While cases have largely not been as severe as initially predicted, fears remain that cholera could be around in Lebanon for longer. It is also believed that Lebanon’s health system would struggle to tackle a larger or more serious outbreak. So, the focus is on ensuring that it does not become an epidemic, said Farah Nasser, medical co-ordinator for MSF Lebanon.

“If we want to describe [the situation] it would be we are still in control, as the cases are still mild to moderate. The phase we are in now, we still have the hospitals prepared, there are still places in the hospitals. So it is still under control,” she said, contrasting the current situation to that when cholera first broke out in Lebanon when authorities and humanitarian organisations had to rapidly mobilise.

“But now it is controllable and we are having the time to really work on the prevention arm of the outbreak. The idea is we should focus really on prevention. If we really worked on prevention, then we will be in a good place.”

Lebanon’s economic capitulation has been described as one of the worst in modern history by the World Bank, with much of the population plunged into poverty.
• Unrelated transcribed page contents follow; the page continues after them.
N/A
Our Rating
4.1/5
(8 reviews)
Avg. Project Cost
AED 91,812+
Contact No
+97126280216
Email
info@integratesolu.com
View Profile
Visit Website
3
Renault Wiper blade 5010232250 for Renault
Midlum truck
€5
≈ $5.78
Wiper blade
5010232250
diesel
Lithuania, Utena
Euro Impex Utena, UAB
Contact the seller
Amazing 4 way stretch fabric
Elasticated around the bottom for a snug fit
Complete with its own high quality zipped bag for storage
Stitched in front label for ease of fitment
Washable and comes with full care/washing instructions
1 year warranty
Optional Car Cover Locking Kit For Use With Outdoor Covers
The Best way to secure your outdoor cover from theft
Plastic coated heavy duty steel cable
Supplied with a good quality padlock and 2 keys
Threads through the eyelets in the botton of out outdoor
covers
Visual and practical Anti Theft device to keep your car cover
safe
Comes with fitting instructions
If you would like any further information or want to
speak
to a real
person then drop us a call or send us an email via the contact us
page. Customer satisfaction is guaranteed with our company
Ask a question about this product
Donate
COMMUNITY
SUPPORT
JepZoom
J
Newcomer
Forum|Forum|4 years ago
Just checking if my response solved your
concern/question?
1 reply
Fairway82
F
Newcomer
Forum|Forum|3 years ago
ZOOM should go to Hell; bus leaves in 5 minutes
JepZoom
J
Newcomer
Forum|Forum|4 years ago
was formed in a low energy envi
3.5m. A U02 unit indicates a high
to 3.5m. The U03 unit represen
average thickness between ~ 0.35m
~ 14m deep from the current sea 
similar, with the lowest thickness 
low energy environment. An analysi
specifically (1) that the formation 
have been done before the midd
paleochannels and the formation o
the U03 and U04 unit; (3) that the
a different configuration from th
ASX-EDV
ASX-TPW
It has led to shortages of vital medicine, a lack of clean water and hospitals impaired by power cuts.

“The health system is under the burden of all the crises,” said Ms Nasser. “We had a good health system, which was mostly private plus what the Ministry of Public Health was working on as primary healthcare centres.

“And then with the economic crisis, it put a huge burden on that system, which is near collapse. They are not getting what they need [financially] and it’s a huge burden on the patients themselves.”

All of Lebanon’s eight governorates have detected cholera, but it is most prominent in the areas neighbouring Syria, where the border between the two countries is porous. While Akkar to the north-west of Arsal has recorded more cases, the latter is bereft of a public hospital — although MSF does operate a clinic — and relatively isolated.

Akkar and Arsal, which briefly came under the control of ISIS in 2014, have particularly weak infrastructure and their residents have particularly poor access to clean water.

Winter is expected to be grim in impoverished Arsal — previous years have seen refugee camps covered in blankets of snow amid below freezing temperatures.

One family The National spoke to said they were forced to burn plastic to fuel their heater, despite the fact that it would likely worsen a heart condition of one of their young children.

Recent flooding, blamed on blocked pipes, was yet another issue to hit the area.

One of those affected was Raida, a mother of five who lives in a Syrian refugee camp in Arsal that was flooded. She was in an isolation unit and had taken her youngest — only three months old — to the MSF clinic when she had diarrhoea, a classic symptom of cholera.

 

“Two days ago I realised I was changing her diapers more than usual,” Raida said.

For now, Lebanon’s embattled health system is responding — but a wider, more serious outbreak could prove too much.

“With a bigger outbreak, I think we would be not in a good place,” said Ms Nasser. “The efforts since day one to prepare government hospitals to accept patients … most of the hospitals were prepared within the first two weeks of the outbreak.

“But if we had a really large outbreak, as we’ve seen in other countries, that would be a super-big burden on our health system.”